[Data items]
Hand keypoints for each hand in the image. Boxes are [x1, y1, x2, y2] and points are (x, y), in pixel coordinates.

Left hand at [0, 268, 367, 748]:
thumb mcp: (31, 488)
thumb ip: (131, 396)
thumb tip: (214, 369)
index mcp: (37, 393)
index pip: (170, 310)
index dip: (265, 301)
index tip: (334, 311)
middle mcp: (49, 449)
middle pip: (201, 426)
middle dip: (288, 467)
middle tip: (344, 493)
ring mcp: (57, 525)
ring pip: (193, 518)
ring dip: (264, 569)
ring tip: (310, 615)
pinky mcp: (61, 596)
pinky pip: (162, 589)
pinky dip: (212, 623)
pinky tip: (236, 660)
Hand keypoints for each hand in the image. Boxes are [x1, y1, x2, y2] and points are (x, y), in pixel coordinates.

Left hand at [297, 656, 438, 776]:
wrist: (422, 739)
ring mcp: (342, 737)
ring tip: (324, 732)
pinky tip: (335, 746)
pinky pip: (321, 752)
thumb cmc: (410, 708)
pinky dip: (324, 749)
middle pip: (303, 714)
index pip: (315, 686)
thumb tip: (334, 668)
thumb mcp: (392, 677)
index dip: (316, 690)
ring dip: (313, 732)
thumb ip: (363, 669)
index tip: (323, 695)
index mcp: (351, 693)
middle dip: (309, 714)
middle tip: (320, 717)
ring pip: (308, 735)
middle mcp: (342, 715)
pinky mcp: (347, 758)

▶ _Goal of the exercise_
Write out, exactly as they appear, the lines from the one containing "middle tip: (344, 493)" through the last line of the records above, both included, and nothing more.

▶ _Output for this exercise_
middle tip: (344, 493)
ring mcp: (57, 525)
ring pip: (193, 518)
ring dip: (264, 569)
ring tip: (310, 615)
pinky mcp: (61, 596)
pinky pip: (162, 589)
pinky dip: (212, 623)
pinky tip: (236, 660)
Hand keypoints for each hand in the image. Boxes are [x1, y1, x2, y2] and points are (x, y), in pixel coordinates.

Left hand at [297, 656, 438, 776]:
wrist: (422, 739)
ring mcp: (342, 737)
ring tip: (324, 732)
pinky tip: (335, 746)
pinky pip: (321, 752)
thumb cmc: (410, 708)
pinky dip: (324, 749)
middle pip: (303, 714)
index pip: (315, 686)
thumb tip: (334, 668)
thumb mcp: (392, 677)
index dip: (316, 690)
ring dip: (313, 732)
thumb ip: (363, 669)
index tip: (323, 695)
index mcp: (351, 693)
middle dip: (309, 714)
middle tip: (320, 717)
ring pip: (308, 735)
middle mcp: (342, 715)
pinky mcp: (347, 758)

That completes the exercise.